Figure 4: Shape-classification heatmap, showing pronounced sensor-shift degradation except between highly similar sensors.
Figure 5: t-SNE visualisation, highlighting tighter clusters in within-sensor settings and more dispersed embeddings under sensor shift.
Grating Classification: Sensitivity to Sensor Domain
Grating classification is notably more sensitive to sensor shift. Within-sensor evaluation on GelSightMarker reaches accuracy and F1 of 0.903, but cross-sensor transfer drops sharply, with accuracy on GelSightNoMarker at only 0.248, and near-chance performance on MagicGripper and ViTacTip.
Grad-CAM analysis exposes qualitative differences in model attention. Within-sensor models focus crisply on contact regions, effectively capturing grating structure. Cross-sensor transfer leads to diffuse activations, often missing discriminative cues, underscoring the detrimental impact of sensor mismatch.
Figure 6: Grad-CAM visualisations for grating classification demonstrate weakened localisation under sensor mismatch.
Force Regression: Adaptation and Transfer Limits
Force regression exhibits severe sensor-shift effects. Within-sensor models on GelSightNoMarker achieve RMSE of 0.186 and R2 of 0.590. Zero-shot transfer yields strongly negative R2 values, with large prediction errors on MagicGripper and ViTacTip.

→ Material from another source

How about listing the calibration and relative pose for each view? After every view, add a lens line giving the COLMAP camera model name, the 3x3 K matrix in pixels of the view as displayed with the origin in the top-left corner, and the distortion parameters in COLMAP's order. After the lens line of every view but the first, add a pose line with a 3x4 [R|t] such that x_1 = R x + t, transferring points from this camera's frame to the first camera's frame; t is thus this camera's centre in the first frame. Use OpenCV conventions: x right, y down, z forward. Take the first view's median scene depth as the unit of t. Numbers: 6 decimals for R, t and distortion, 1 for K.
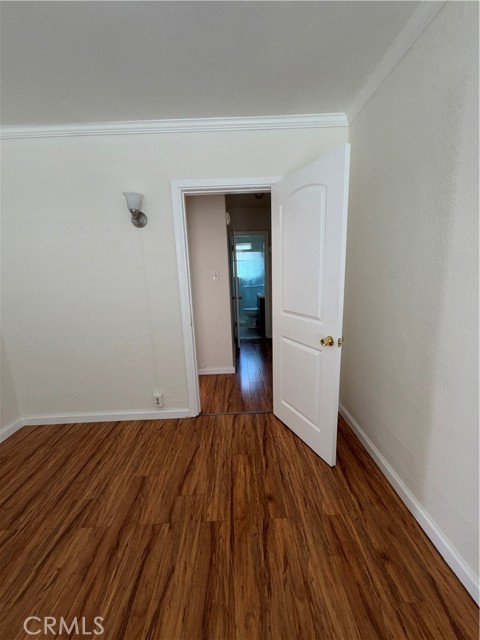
lens RADIAL K [[254.7, 0, 241.2], [0, 254.7, 318.7], [0, 0, 1]] dist [-0.001314, 0.000331]
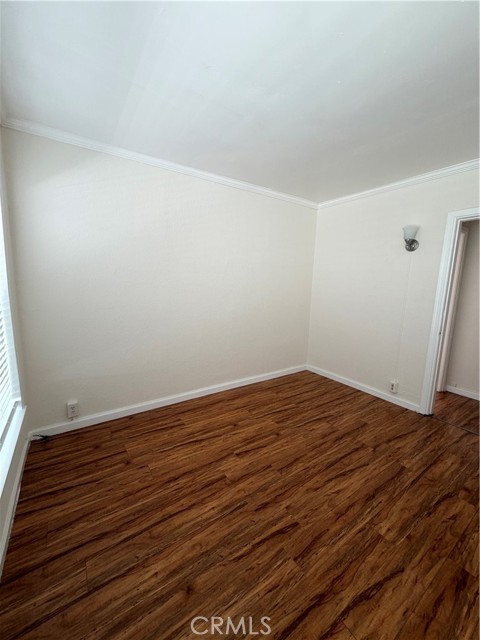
lens RADIAL K [[254.7, 0, 238.2], [0, 254.7, 319.7], [0, 0, 1]] dist [-0.001314, 0.000331]
pose [[0.538032, 0.182007, -0.823040, 0.328135], [-0.205642, 0.975250, 0.081236, 0.074946], [0.817455, 0.125544, 0.562144, -0.513700]]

Few-shot adaptation improves performance as the proportion of labelled target data increases; for example, RMSE drops with more supervised samples and R2 correspondingly increases. However, adapted models do not reach within-sensor upper bounds, indicating persistent information loss through direct transfer, and that force regression is highly sensitive to sensor structure and contact-response variations.

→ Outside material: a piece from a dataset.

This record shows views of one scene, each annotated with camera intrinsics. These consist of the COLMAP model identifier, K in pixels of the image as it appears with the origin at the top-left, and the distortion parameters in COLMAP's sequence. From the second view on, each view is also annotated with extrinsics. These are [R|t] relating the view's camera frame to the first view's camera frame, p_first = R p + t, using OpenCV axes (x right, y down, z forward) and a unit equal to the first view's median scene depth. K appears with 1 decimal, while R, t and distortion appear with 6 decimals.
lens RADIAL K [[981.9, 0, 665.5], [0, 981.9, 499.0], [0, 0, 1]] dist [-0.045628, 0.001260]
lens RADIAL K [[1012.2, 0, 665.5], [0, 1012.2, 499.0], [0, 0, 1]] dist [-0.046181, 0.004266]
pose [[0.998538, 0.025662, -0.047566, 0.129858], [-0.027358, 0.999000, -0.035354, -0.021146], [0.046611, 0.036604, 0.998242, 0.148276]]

Figure 7: Few-shot adaptation narrows but does not close the cross-sensor gap for force regression.
Representation Study: Efficacy of MAE Pretraining
A controlled comparison of backbone and initialisation strategies across tasks demonstrates a clear advantage for vision transformers with MAE pretraining. MAE yields the most consistent improvements in shape, grating, and force tasks, outperforming both randomly initialised networks and ImageNet-pretrained ViTs. The robustness of MAE-initialised representations across sensor-task configurations points to its value as a foundation for future tactile models.
Implications and Future Directions
TacVerse validates several strong claims:
- Sensor-shift remains the dominant bottleneck in cross-sensor tactile perception, especially for texture and force estimation.

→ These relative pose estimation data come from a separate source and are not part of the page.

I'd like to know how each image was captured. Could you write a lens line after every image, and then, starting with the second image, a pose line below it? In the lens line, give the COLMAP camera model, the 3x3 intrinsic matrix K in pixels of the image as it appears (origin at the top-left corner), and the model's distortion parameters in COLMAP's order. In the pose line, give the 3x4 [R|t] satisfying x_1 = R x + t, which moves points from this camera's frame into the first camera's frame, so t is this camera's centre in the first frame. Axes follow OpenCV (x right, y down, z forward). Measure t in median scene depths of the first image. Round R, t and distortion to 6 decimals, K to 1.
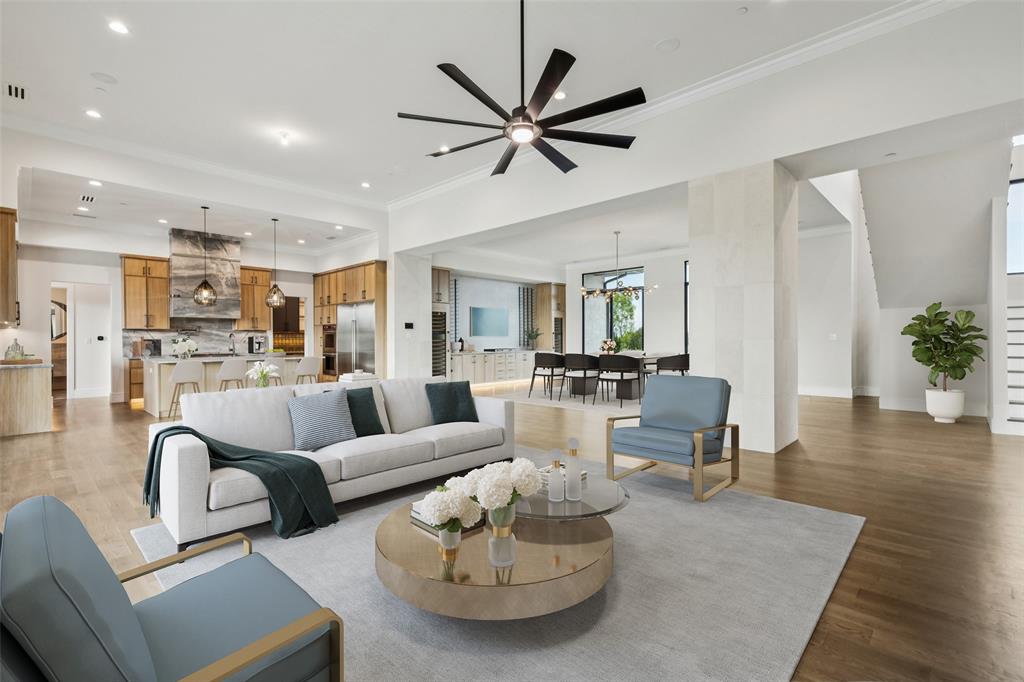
lens RADIAL K [[464.4, 0, 510.4], [0, 464.4, 341.3], [0, 0, 1]] dist [0.008589, -0.001111]
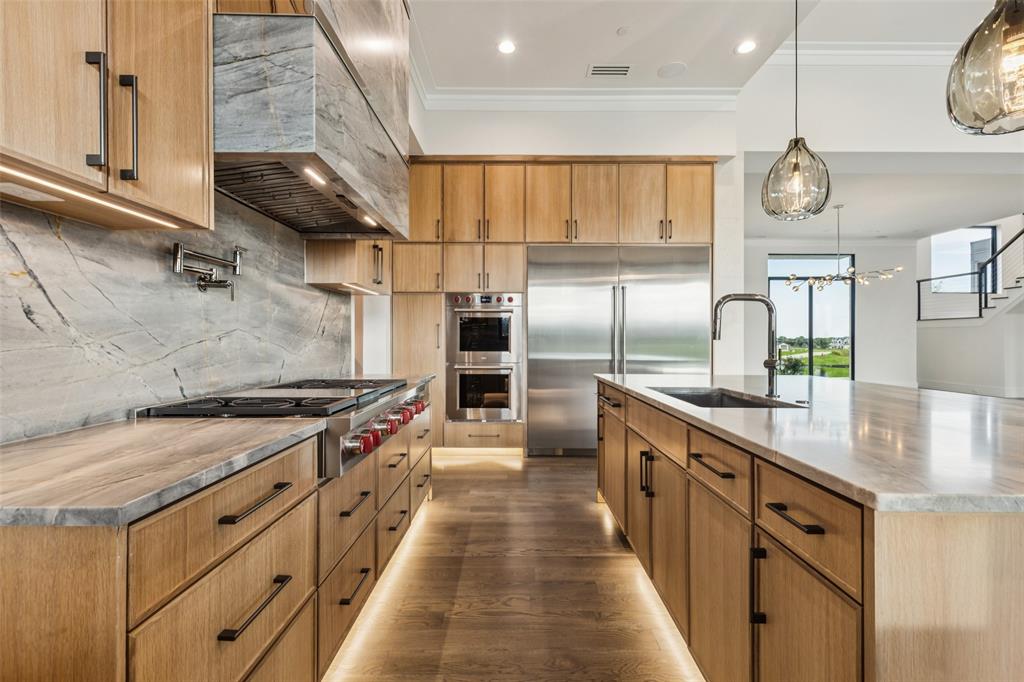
lens RADIAL K [[464.4, 0, 514.3], [0, 464.4, 339.2], [0, 0, 1]] dist [0.008589, -0.001111]
pose [[0.722562, 0.008700, 0.691251, -0.721340], [-0.003547, 0.999954, -0.008877, 0.007639], [-0.691297, 0.003963, 0.722560, 0.785380]]
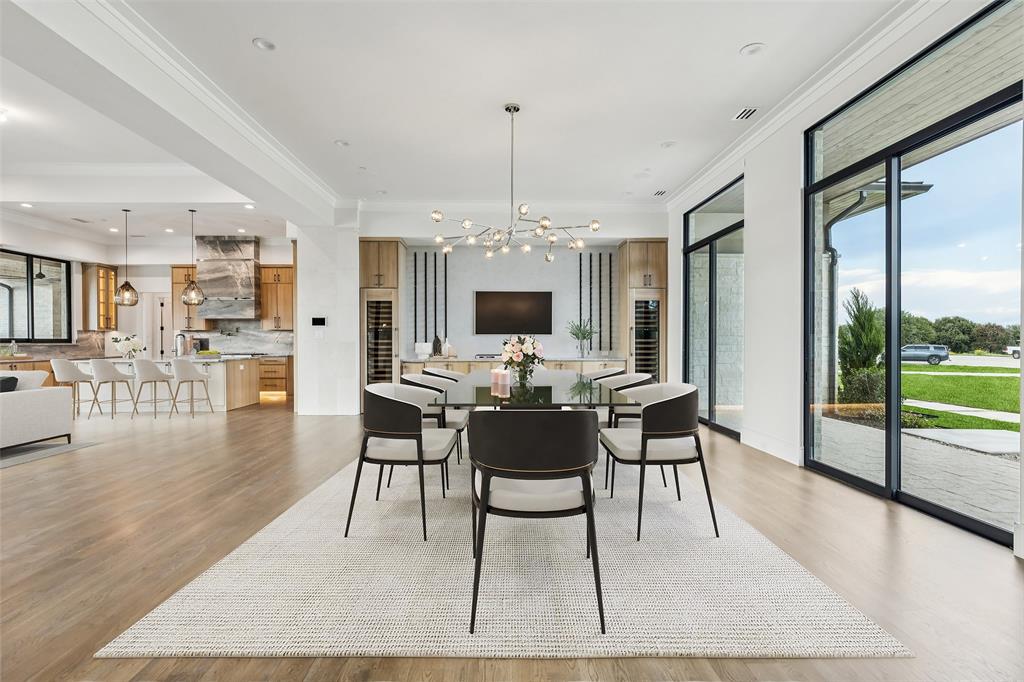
lens RADIAL K [[510.0, 0, 513.2], [0, 510.0, 342.6], [0, 0, 1]] dist [0.001240, 0.000434]
pose [[0.711375, 0.004380, -0.702799, 0.574759], [-0.003268, 0.999990, 0.002925, -0.002416], [0.702805, 0.000216, 0.711382, 0.624374]]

- Few-shot adaptation partially mitigates transfer degradation, but cannot fully recover within-sensor performance.
- Self-supervised MAE pretraining achieves consistent gains, making it an effective initialisation for multi-sensor tactile learning.
Practically, TacVerse establishes a controlled, reproducible benchmark for investigating sensor-agnostic representation learning and data-efficient adaptation strategies. Theoretically, it exposes the distributional fragility of tactile perception methods, motivating new approaches in sensor-invariant learning, foundation models, and multimodal integration.
Future work should expand TacVerse toward broader sensor and task coverage, more dynamic interactions, and real-world manipulation scenarios. Unified evaluation of tactile foundation models and continued investigation of sensor-invariant representation objectives are pressing research directions.
Conclusion
TacVerse sets a new standard for benchmarking cross-sensor vision-based tactile perception, providing rich, task-aligned data and unified protocols for reproducible evaluation. Empirical results confirm the severity of sensor-shift effects, the limited efficacy of direct transfer, and consistent advantages from self-supervised MAE pretraining. TacVerse enables systematic study of tactile representation learning, adaptation, and sensor invariance, and is poised to drive future advances in tactile perception and robotic manipulation.